Dan aku berkata oleh karena dasar ini – segenap rakyat Indonesia dari Sabang sampai ke Merauke menyambut proklamasi itu dengan gegap-gempita. Disambut oleh kaum alim ulama, disambut oleh kaum buruh, disambut oleh kaum tani, disambut oleh Saudara-saudara yang berdiam di Aceh, disambut oleh Saudara-saudara yang berdiam di Minangkabau, disambut oleh Saudara-saudara yang berdiam di Flores, disambut oleh Saudara-saudara yang berdiam di Kalimantan, disambut oleh Saudara-saudara yang berdiam di Bali, disambut oleh segenap rakyat Indonesia.

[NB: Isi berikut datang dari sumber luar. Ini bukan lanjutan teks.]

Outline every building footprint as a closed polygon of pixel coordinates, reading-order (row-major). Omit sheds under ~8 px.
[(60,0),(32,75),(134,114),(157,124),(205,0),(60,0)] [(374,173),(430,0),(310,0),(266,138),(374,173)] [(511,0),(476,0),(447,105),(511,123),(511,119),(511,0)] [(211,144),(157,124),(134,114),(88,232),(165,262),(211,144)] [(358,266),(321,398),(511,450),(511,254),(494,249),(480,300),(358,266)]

Aku baru pulang dari Bali – tahukah penyambutan rakyat Bali yang beragama Hindu Bali itu terhadap kepada proklamasi kemerdekaan Indonesia? Rakyat Bali, hidup di dalam alam perjuangan yang hebat. Ada satu tempat kecil di Bali, misalnya namanya Tabanan. Yah kalau dibandingkan dengan di siniTabanan itu barangkali hanya sebesar Waru, atau sebesar Tulangan, sebesar Prambon. Di Tabanan itu saja di dalam tahun 1951 diresmikan satu Taman Pahlawan, yang di dalam Taman Pahlawan itu 680 jenazah
Demikian pula di ternpat yang lain-lain. Memang rakyat Bali menyambut proklamasi ini dengan gegap-gempita. Agamanya adalah Hindu – Bali. Tetapi mereka menyambut proklamasi ini ialah oleh karena proklamasi ini didasarkan kepada Panca Sila. Pendek kata tatkala usul saya kepada Dokuritu Zunbi Tyoosakai itu diterima oleh sidang dan kemudian dipakai sebagai dasar negara Republik Indonesia, tak putus-putus aku mengucapkan syukur kepada Tuhan. Inilah dasar yang menjamin keutuhan bangsa kita yang beraneka agama, yang beraneka adat-istiadat, yang beraneka suku.......”
Dari
uraian pidato Bung Karno diatas sudah jelas Pancasila bukan ciptaan Bung Karno
Pancasila sudah ada pada bangsa ini sejak dulu kala , bahkan bung karno
menguraikan Ke Tuhanan Yang Maha Esa sejak dulu kala nenek moyang kita sudah
Ber Tuhan yang kemudian datanglah agama-agama langit yang menyempurnakan nya
,Rupa nya PDIP salah tafsir tentang pemikiran Pancasila bung Karno sehingga
Pancasila 1 Juni dijadikan visi dan ADART Partai nya , menjadi vatal ketika
ingin merubah Pancasila dengan Trisila , Ekasila dan Gotong Royong , padahal
kesepakatan Bung Karno dan para Pendiri negara bangsa di BPUPKI /PPKI adalah
final rumusan Pancasila yang ada di Pembukaan UUD 1945 alenea ke IV yang
menjadi kesepakatan dan di sahkan PPKI 18 Agustus 1945 . Dan Pancasila yang ada
di alenea Ke IV tentu beda dengan Pancsila konsep yang di tawarkan Bung Karno
sebab telah banyak dilakukan perubahan urutan , Frasa kata ,dan jelas makna nya
berbeda .Oleh sebab itu merubah Pancasila yang ada di Pembukaan UUD 1945 alenea
ke IV adalah tidakan makar terhadap Pancasila sebagai dasar Indonesia Merdeka.